In just under two years, TWICE has taken Korea by storm with smash hits such as “Cheer Up” and “TT.” Their success in Korea couldn't have been predicted, but JYP Entertainment always wanted TWICE to be a global artist. TWICE is a multinational group, consisting of five Korean members, one Taiwanese member, and three Japanese members. Seeing the potential to branch out into the rest of Asia, the first stop on their path to global domination was Japan.
Earlier on in the year (February 23, to be exact), TWICE announced they would make their Japanese debut on June 28. The announcement seemed a bit early, as people had to wait nearly four months for their actual debut, but JYP Entertainment began promotions straight away. TWICE opened an official Japanese Twitter account, where the group gave exclusive details about their debut. This was a smart move on behalf of JYP, as Twitter is great way to engage with an international audience. In March, it was revealed that TWICE would host a debut showcase in Japan in July. This event alone sold out due to the group’s popularity already showcased in Korea. Though many idols debut in Japan at some point, TWICE already had an advantage. Momo, Mina, and Sana are Japanese and have gained attention for their individual skills since appearing on SIXTEEN.
As it grew closer to the group’s Japanese debut, there were still questions to be answered. It wasn't clear if TWICE would release a totally new song in Japanese, or whether Korean songs would simply be translated to the other language. Their Twitter account was the only source of information, which was in ways limited. Once Korean promotions finished for “KNOCK KNOCK,” TWICE began promoting in Japan, though only participating in interviews rather than actual performances. This worked to further heighten anticipation. After what seemed to be the longest wait, TWICE revealed the cover art for their Japanese debut album, #TWICE. A short video was released via Twitter, revealing that the album would consist of 10 tracks, with all of their title tracks added onto the album, and the songs split evenly between Japanese and Korean.
When the month of June approached, TWICE opened their Official Japanese YouTube channel. A variety of short clips and spoilers of the Japanese tracks were released, which was the first time people heard TWICE sing in Japanese. All members were praised for their pronunciation, with many assuming this was due to the help of the Japanese members. What should be noted is that, at the time, TWICE was promoting “Signal” in Korea and simultaneously preparing for their Japanese debut (which is impressive). A sneak peek of the “SIGNAL” music video was released on their Japanese channel once Korean promotions ended. When TWICE traveled to Japan for their showcase, JYP Entertainment pulled out all the stops when it came to promotions.
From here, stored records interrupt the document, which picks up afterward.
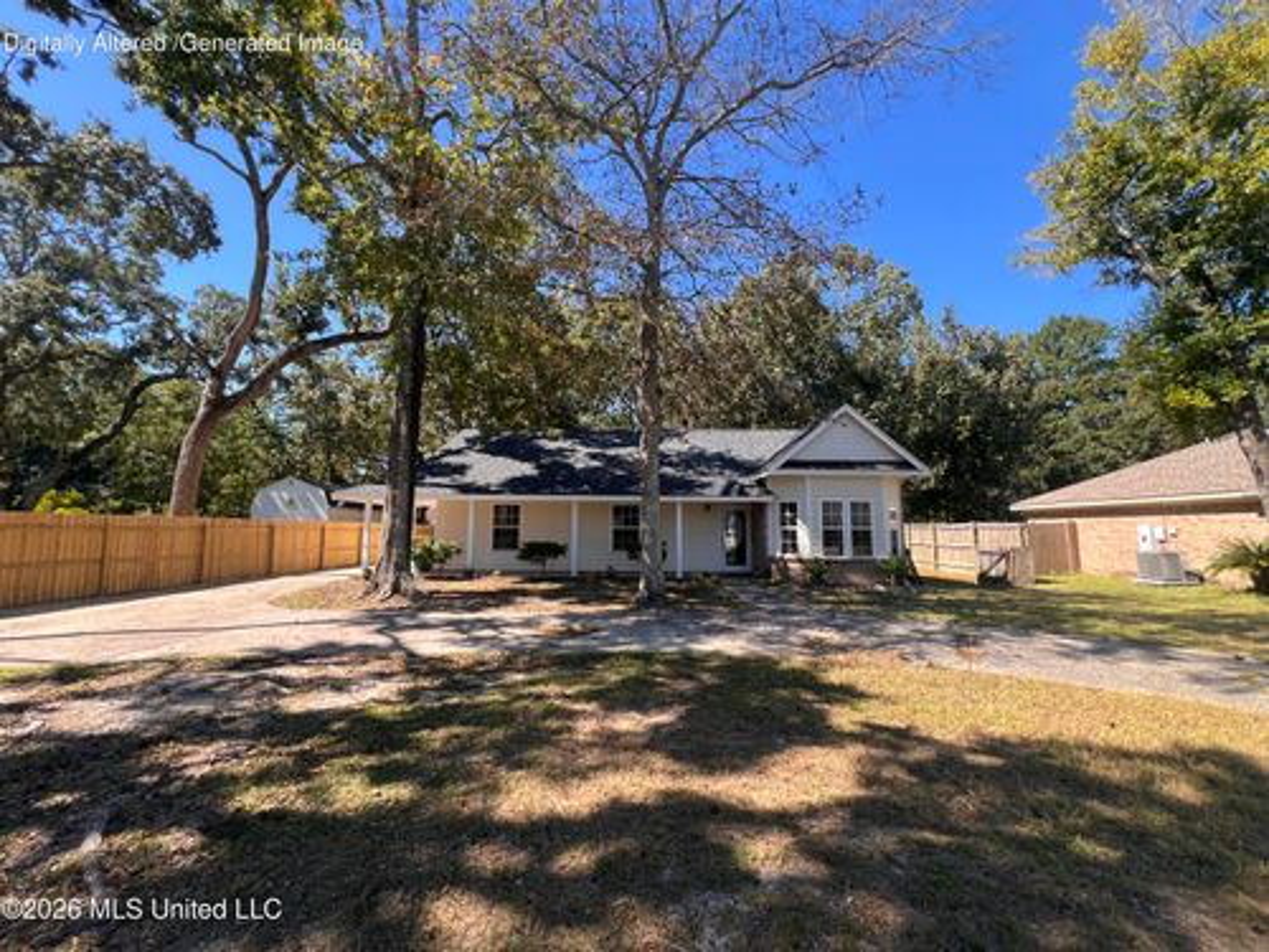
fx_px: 477
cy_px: 476
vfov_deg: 89.9
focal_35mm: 13
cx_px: 634
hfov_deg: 106.2
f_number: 1.8
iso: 32
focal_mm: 1.57
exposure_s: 1/319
Merchandise, billboard posters, and even a projection of “TT” displayed on Tokyo Tower were arranged to make sure everyone knew that TWICE was making their debut.
On June 20, TWICE surprised ONCEs and released the Japanese version of their song “TT” along with an accompanying music video. I personally love it when groups change up their original music videos when branching out into different markets. For the Japanese version, TWICE is at a drive-in cinema, ironically watching themselves on screen. This version is much more upbeat, which creates a unique summer vibe (rather than the Halloween theme showcased in the Korean music video). Though simplistic, it’s fun and will remind you of how catchy “TT” truly is. As stated before, TWICE was promoting “KNOCK KNOCK” at the time, so it’s hard to believe they had time to film the Japanese music video. Though it seemed TWICE would be releasing other music videos, “TT” is still the only full version available.
Finally, on June 28, #TWICE was released on Oricon. Some international ONCEs uploaded the tracks on YouTube, with the content quickly gaining attention. Due to the language difference, some of the songs may sound odd in Japanese and, in some cases, the translations deviate from the original. Many were curious as to how the non-Japanese members would sound, but their pronunciation lived up to expectations. It was obvious that TWICE had been working for months on pronunciation, making sure to get every detail just right. Personally, I was impressed with Chaeyoung and Dahyun, as they had to learn how to rap in Japanese (which is impressive for how fast-paced they rap in “CHEER UP”). The album not only received love worldwide, but Japanese ONCEs also showed their support. On the first day alone, 46,871 copies were sold on Oricon, which is incredible for any debut. On the second day, 14,608 copies were sold, placing them first on the charts. All their hard work paid off, with TWICE celebrating their accomplishment with over 15,000 ONCEs at their showcase.
Once again, no one could have predicted the amount of success TWICE would have in Japan, though JYP Entertainment went all out with promotions. TWICE is easily capable of announcing a Japanese tour tomorrow morning, with a high probability of tickets selling out in minutes. After watching a few interviews of TWICE in Japan, it seems that the non-Japanese members can understand and communicate well in Japanese. I like how the members aren't fully relying on Mina, Momo, or Sana during interviews and instead try to reach out to the Japanese audience themselves. Now that TWICE sees how popular they are in Japan, we may end up seeing them release original music in Japanese with an even bigger response.